Lots of types of dried sausages, I prefer the mediteranian stuff. You can get a lot of different kinds, depending on the grocery you visit. Probably not haggis, though.
Dehydrated soups, dried beef, various bread/muffin mixes (fried in a pot works well) salami, jerky, spam, Knorr sides, are staples. Various "junk" foods have a lot of calories, around 160/oz. You can poke these packages with a pin to let out excess air. Sauce mixes are pretty good if you catch a trout or two, mix the sauce with rice, bed the trout on the rice and boil the water and let it stand till the rice is cooked. Lots of stuff you can cook, but hardly epicurean delights.May 31, 2013 at 5:35 pm #1991981
I know nothing of CO or its trail, so I can't be of assistance there.
But if you're flying through DC at all either way, and want to take a day to see the sites here, I'd be happy to get you from the airport (any DC airport, including BWI), play tour guide for the day, you can crash at my place for the night (single malt included free) as long as you don't mind lots of dog hair, and I'll dump you unceremoniously at the airport the next day with a Pepto Bismol if necessary.
From Peter: for full fat powdered milk (nestle Nido) and the spam in foil,
If you wanted either of these, I can get them locally and ship to you in CO as well.

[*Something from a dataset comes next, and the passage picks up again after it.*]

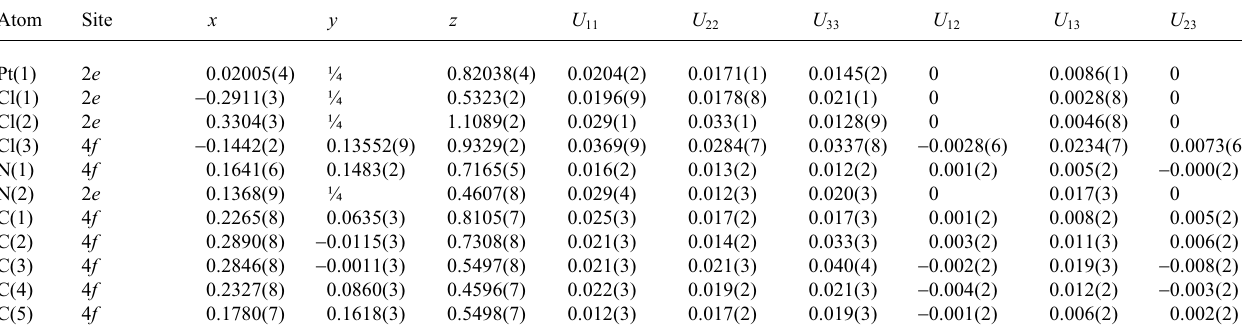
Table 3. Atomic coordinates and displacement parameters (in Å 2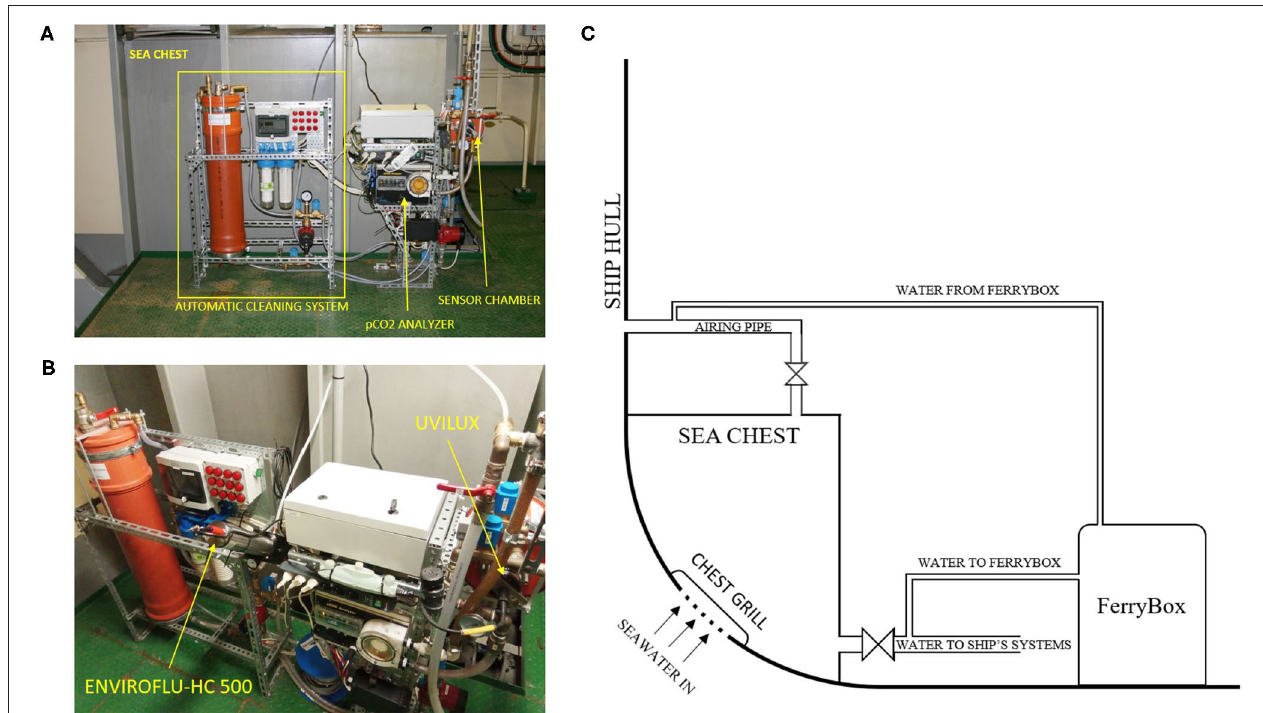
FIGURE 2 | FerryBox system on board M/S Baltic Queen (A) and the same system with UviLux and EnviroFlu-HC fluorometers during the experiment (B) . General scheme of the FerryBox’s placement and water flow on M/S Baltic Queen is shown on figure (C) . Photographs: Kaimo Vahter.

DougMay 31, 2013 at 5:53 pm #1991988
I think Peter's on to something the rest of us have missed. I bet they love Brit accents.May 31, 2013 at 8:40 pm #1992043
@sarbarLocale: In the shadow of Mt. Rainier
Yeah, there is nothing like strolling in with an accent and charming the ladies ;-) Hehehe!!May 31, 2013 at 9:18 pm #1992058
@hikinggrannyLocale: Gateway to Columbia River Gorge
Speaking of charming ladies, Sarah's website, http://www.trailcooking.com, contains lots of recipes using supermarket ingredients. It's well worth a good look!Jun 6, 2013 at 11:10 pm #1994177
@edhyattLocale: The North
Everyone – thanks for the input, really useful; delayed reply as I have been in the hills :-)
Anna – the book looks good but at $27 postage I think I'll pass and stick with Mags guide..
Doug – that is a very generous and kind offer; Mike is more the Scotch man than me (although he was doing rather 'well' just on beer last weekend)! I think I'll probably be 'direct' into Denver (have to decide whether to go or not this week really), but might hit the East coast on the way back….I'll message you my e-mail address. Is Nido hard to find there?
I have been practicing my plummy vowels in anticipation of charming helpful ladies (there is always a first time)….Jun 8, 2013 at 8:16 pm #1994777
What type of foods would you prefer?
What % protine/carbs/fats? How about tuna and Salmon? How many hot meals per day, do you prefer vegtitarian/vegan/meat based protine?
A simple resupply could contain things like:
Oatmeal, granola, powdered whole milk
Energy bars, pop tarts, summer sausage, bagels, dried fruit, pasta, rice, beans, coucous
Olive oil, knorr sides, Lipton sides, pouches of chicken, tuna, salmon, SPAM, Vienna sausages, cheese, peanut butter, Gorp, snickers, payday bars.
Walmart even carried a limited selection of freeze dried meals in the spotting goods department in many stores.